IL CASO GOLDMAN – Film di Cédric Kahn. Con Arieh Worthalter, Arthur Harrari, Stéphan Guérin-Tillié, Nicolas Briançon, Aurélien Chaussade, Christian Mazucchini, Jeremy Lewin, Jerzy Radziwilowicz, Chloé Lecerf, Laetitia Masson, Didier Borga, Arthur Verret, Priscilla Lopes, Paul Jeanson, Prescillia Martin Francia 2023. Sceneggiatura di Cédric Kahn con Nathalie Hertzberg, fotografia di Patrick Ghiringhelli.
Il regista Cédric Kahn in questo film ha avuto il coraggio di trattare temi in questi tempi tornati tristemente attuali – se mai si fossero sopiti – quelli del razzismo e dell’antisemitismo.
Siamo in Francia ad Amiens nel novembre del 1975. Il film, tratto da una storia vera, è incentrato sul dibattimento in Corte di Assise di Pierre Goldman (interpretato dal bravissimo attore belga Arieh Worthalter) accusato di quattro rapine a mano armata in una delle quali è accusato anche di duplice omicidio e condannato all’ergastolo in primo grado. Il film è piuttosto teatrale, tutto girato in un unico interno in formato 4:3, senza alcuna musica e ciononostante è un film di due ore che si segue con suspense, tutto di un fiato e non annoia mai.
Pierre Goldman, figlio di due ebrei polacchi – il padre naturalizzato francese era stato un eroe della Resistenza -, è un militante di estrema sinistra, guerrigliero a Cuba e in Venezuela all’indomani della morte di Che Guevara. La maggior parte dei suoi amici sono neri e/o sudamericani. Fin dall’inizio ha confessato tre rapine ma si dichiara completamente estraneo alla quarta (quella del 1969) che implicava il doppio omicidio delle farmaciste. Goldman ha una sua rigorosa filosofia morale e asserisce che non avrebbe mai potuto sparare a due donne inermi che non gli avevano fatto nulla. Intervenendo continuamente nel dibattimento trasforma l’aula di tribunale in un grande palcoscenico, dopo che aveva pubblicato un romanzo autobiografico, scritto in carcere, dal titolo “Memorie oscure di un ebreo polacco nato in Francia”.
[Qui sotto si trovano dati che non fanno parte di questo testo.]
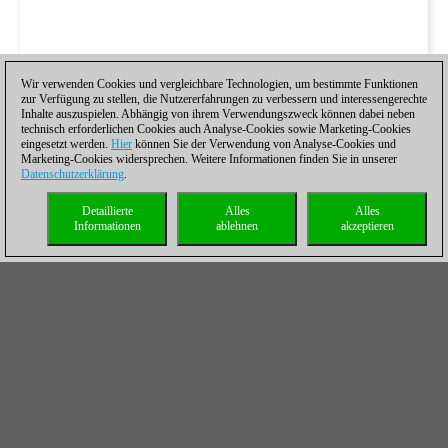
Wir verwenden Cookies und vergleichbare Technologien, um bestimmte Funktionen
zur Verfügung zu stellen, die Nutzererfahrungen zu verbessern und interessengerechte
Inhalte auszuspielen. Abhängig von ihrem Verwendungszweck können dabei neben
technisch erforderlichen Cookies auch Analyse-Cookies sowie Marketing-Cookies
eingesetzt werden.
Hier
können Sie der Verwendung von Analyse-Cookies und
Marketing-Cookies widersprechen. Weitere Informationen finden Sie in unserer
Datenschutzerklärung
.
Detaillierte
Alles
Alles
Informationen
ablehnen
akzeptieren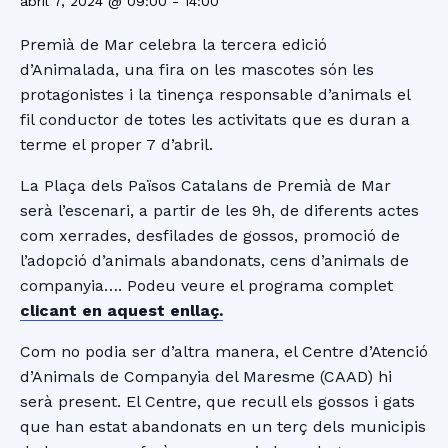
abril 7, 2024 @ 09:00
-
14:00
Premià de Mar celebra la tercera edició
d’Animalada, una fira on les mascotes són les
protagonistes i la tinença responsable d’animals el
fil conductor de totes les activitats que es duran a
terme el proper 7 d’abril.
La Plaça dels Països Catalans de Premià de Mar
serà l’escenari, a partir de les 9h, de diferents actes
com xerrades, desfilades de gossos, promoció de
l’adopció d’animals abandonats, cens d’animals de
companyia…. Podeu veure el programa complet
clicant en aquest enllaç.
Com no podia ser d’altra manera, el Centre d’Atenció
d’Animals de Companyia del Maresme (CAAD) hi
serà present. El Centre, que recull els gossos i gats
que han estat abandonats en un terç dels municipis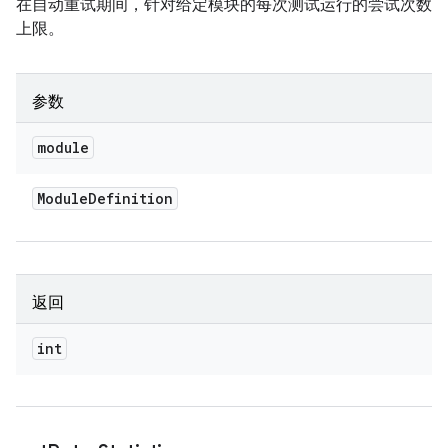
在自动重试期间，针对给定模块的每次测试运行的尝试次数
上限。
参数
module
Module
Definition
返回
int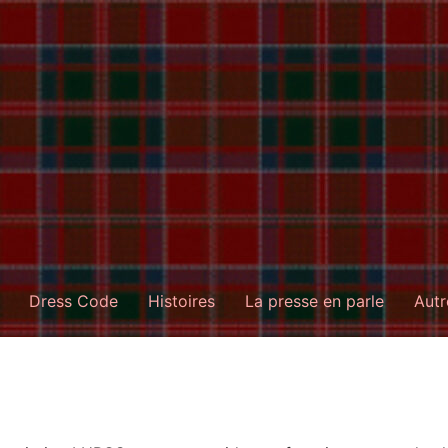
Dress Code
Histoires
La presse en parle
Autr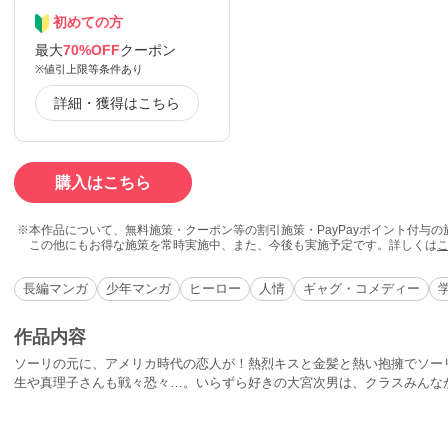
初めての方
最大
70%OFF
クーポン
※値引上限等条件あり
詳細・獲得はこちら
購入はこちら
本作品について、無料施策・クーポン等の割引施策・PayPayポイント付与
この他にもお得な施策を常時実施中、また、今後も実施予定です。詳しくは
長編マンガ
少年マンガ
ヒーロー
人情
ギャグ・コメディー
作品内容
ソーリの元に、アメリカ時代の恋人が！熱烈キスと金髪と熱い抱擁でソー
生や真理子さんも戦々恐々…。いらずら好きの大宮次男は、クラスみんな
ソーリや伊井加先生を巻き込んでお金稼ぎに奔走！歌が上手な生徒、有本
が…。さらにソーリがある朝起きてみると、そこには美人の女の人が…。
なんでモテるんだ、ソーリ！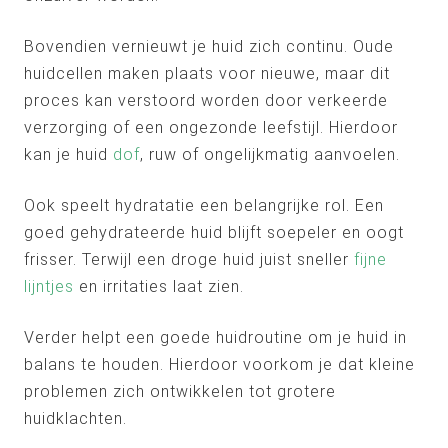
Bovendien vernieuwt je huid zich continu. Oude
huidcellen maken plaats voor nieuwe, maar dit
proces kan verstoord worden door verkeerde
verzorging of een ongezonde leefstijl. Hierdoor
kan je huid
dof
, ruw of ongelijkmatig aanvoelen.
Ook speelt hydratatie een belangrijke rol. Een
goed gehydrateerde huid blijft soepeler en oogt
frisser. Terwijl een droge huid juist sneller
fijne
lijntjes
en irritaties laat zien.
Verder helpt een goede huidroutine om je huid in
balans te houden. Hierdoor voorkom je dat kleine
problemen zich ontwikkelen tot grotere
huidklachten.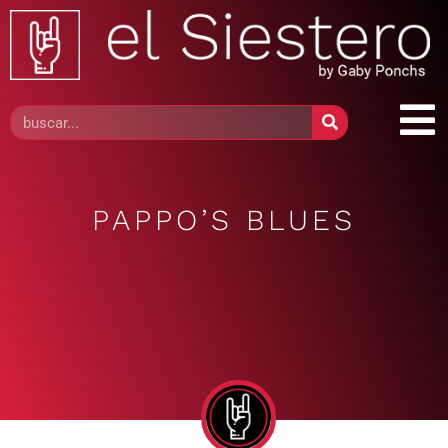
PAPPO’S BLUES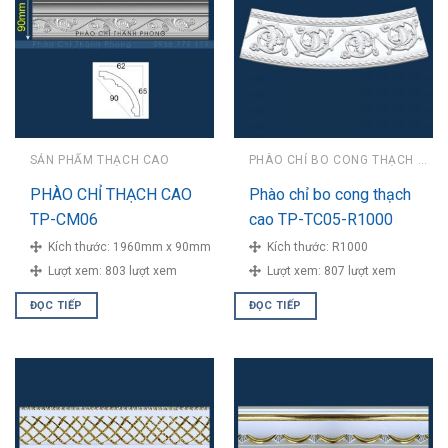
SẢN PHẨM THẠCH CAO
PHÀO CHỈ BO CONG THẠCH CAO
PHÀO CHỈ THẠCH CAO
Phào chỉ bo cong thạch
TP-CM06
cao TP-TC05-R1000
Kích thước:
1960mm x 90mm
Kích thước:
R1000
Lượt xem:
803 lượt xem
Lượt xem:
807 lượt xem
ĐỌC TIẾP
ĐỌC TIẾP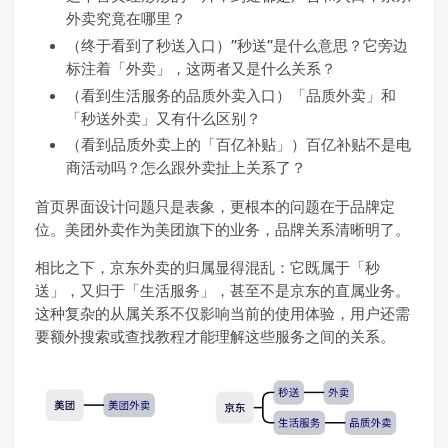
外卖究竟在哪里？
（终于看到了秒送入口）”秒送”是什么意思？它旁边
标注着「外卖」，这两者又是什么关系？
（看到生活服务的品质外卖入口）「品质外卖」和
「秒送外卖」又有什么区别？
（看到品质外卖上的「百亿补贴」）百亿补贴不是电
商活动吗？怎么跟外卖扯上关系了？
首页界面设计问题只是表象，更根本的问题在于品牌定
位。美团外卖作为美团旗下的业务，品牌关系清晰明了。
相比之下，京东外卖的归属显得混乱：它既属于「秒
送」，又归于「生活服务」，甚至不是京东的直属业务。
这种复杂的从属关系不仅影响当前的使用体验，用户还需
要额外搜索或查找教程才能理解这些服务之间的关系。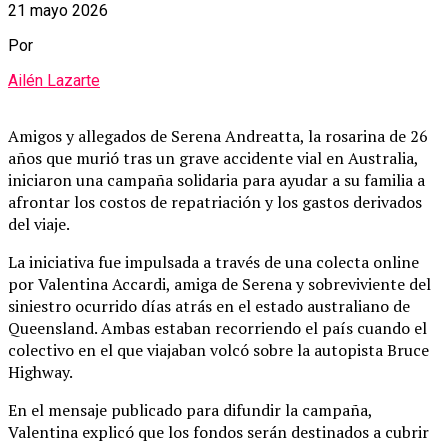
21 mayo 2026
Por
Ailén Lazarte
Amigos y allegados de Serena Andreatta, la rosarina de 26
años que murió tras un grave accidente vial en Australia,
iniciaron una campaña solidaria para ayudar a su familia a
afrontar los costos de repatriación y los gastos derivados
del viaje.
La iniciativa fue impulsada a través de una colecta online
por Valentina Accardi, amiga de Serena y sobreviviente del
siniestro ocurrido días atrás en el estado australiano de
Queensland. Ambas estaban recorriendo el país cuando el
colectivo en el que viajaban volcó sobre la autopista Bruce
Highway.
En el mensaje publicado para difundir la campaña,
Valentina explicó que los fondos serán destinados a cubrir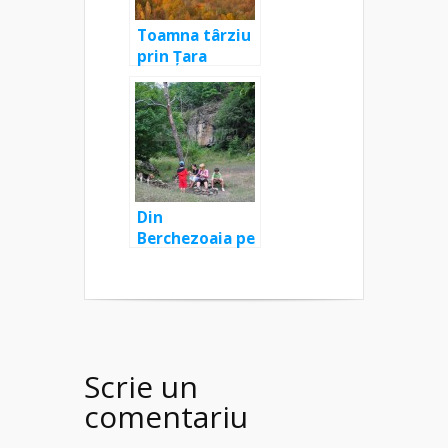
Toamna târziu
prin Țara
Lăpușului
Din
Berchezoaia pe
râul Lăpuș în
jos, la Biserica
Vacilor
Scrie un
comentariu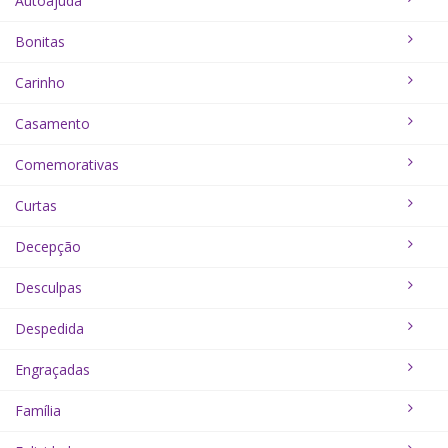
Autoajuda
Bonitas
Carinho
Casamento
Comemorativas
Curtas
Decepção
Desculpas
Despedida
Engraçadas
Família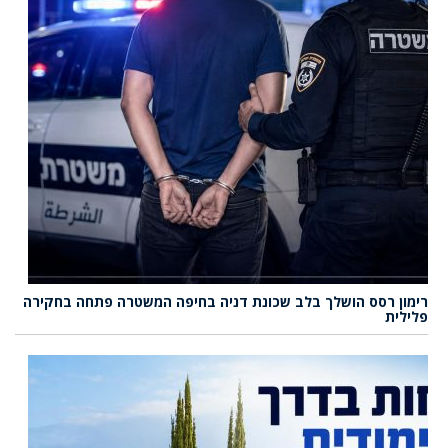
רימון רסס הושלך בלב שכונת דניה בחיפה המשטרה פתחה בחקירה
פלילית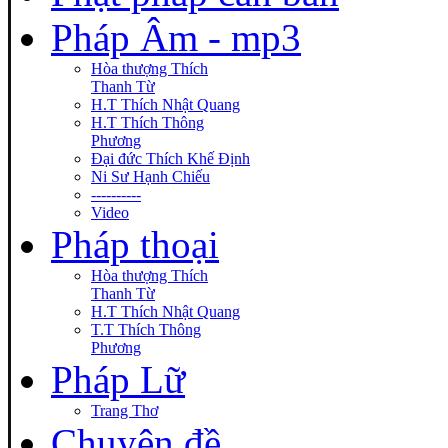
Pháp Âm - mp3
Hòa thượng Thích
Thanh Từ
H.T Thích Nhật Quang
H.T Thích Thông
Phương
Đại đức Thích Khế Định
Ni Sư Hạnh Chiếu
----------
Video
Pháp thoại
Hòa thượng Thích
Thanh Từ
H.T Thích Nhật Quang
T.T Thích Thông
Phương
Pháp Lữ
Trang Thơ
Chuyên đề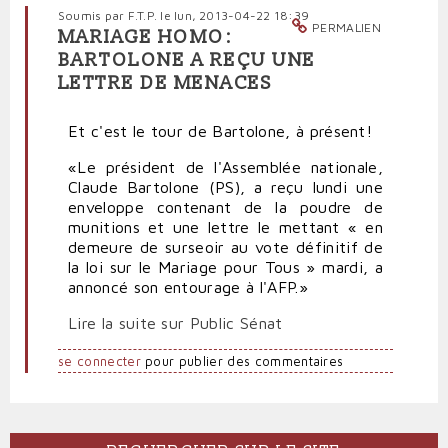
Soumis par
F.T.P.
le lun, 2013-04-22 18:39
PERMALIEN
MARIAGE HOMO:
BARTOLONE A REÇU UNE
LETTRE DE MENACES
Et c'est le tour de Bartolone, à présent!
«Le président de l'Assemblée nationale,
Claude Bartolone (PS), a reçu lundi une
enveloppe contenant de la poudre de
munitions et une lettre le mettant « en
demeure de surseoir au vote définitif de
la loi sur le Mariage pour Tous » mardi, a
annoncé son entourage à l'AFP.»
Lire la suite sur Public Sénat
se connecter
pour publier des commentaires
A tratti Goldman da accusato diventa accusatore e, rischiando la propria vita, taccia la polizia di corruzione e la giuria di razzismo. E non avrebbe affatto torto se non fosse che quel suo tono arrogante infastidisce tutti, in particolare il procuratore, insopportabile e conservatore. Alla Francia, evidentemente, non era bastato il precedente caso Dreyfus, che vide scendere in campo in sua difesa intellettuali del calibro di Émile Zola.
L’incipit del film (l’unica scena in un luogo diverso dall’aula del Tribunale) è la lettura di una lettera che il condannato invia al suo avvocato Georges Kiejman (interpretato da Arthur Harari) che con un tono fiero fa riferimento al senso della giustizia e al disprezzo dimostrato da tutti nei confronti delle minoranze. Anche il rapporto tra l’avvocato e il suo assistito si fa teso perché sul filo della ricusazione, Goldman vorrebbe essere giudicato solo sui fatti senza tutti i passaggi psicologici, i giudizi, le interpretazioni che coinvolgono la sua famiglia e i suoi amici e afferma in modo assiomatico: «Sono innocente perché sono innocente!». Chissà se si rende pienamente conto che sta rischiando la pena di morte e rendendo incerto l’esito del processo.
Si può dire che la cronaca giudiziaria in Francia è un genere letterario e giornalistico di incredibile longevità, ed è proprio questa tradizione che Goldman rifiuta, non volendo parlare di sé e della propria vita per creare empatia o “impietosire” i giurati.
Con “Il caso Goldman” Cédric Kahn ha aperto la 55° Quinzaine del Festival di Cannes: un court-drama serratissimo con attori fantastici, che restituisce la complessità della figura dell’intellettuale rivoluzionario Pierre Goldman e fotografa le tensioni dell’epoca post coloniale in Francia.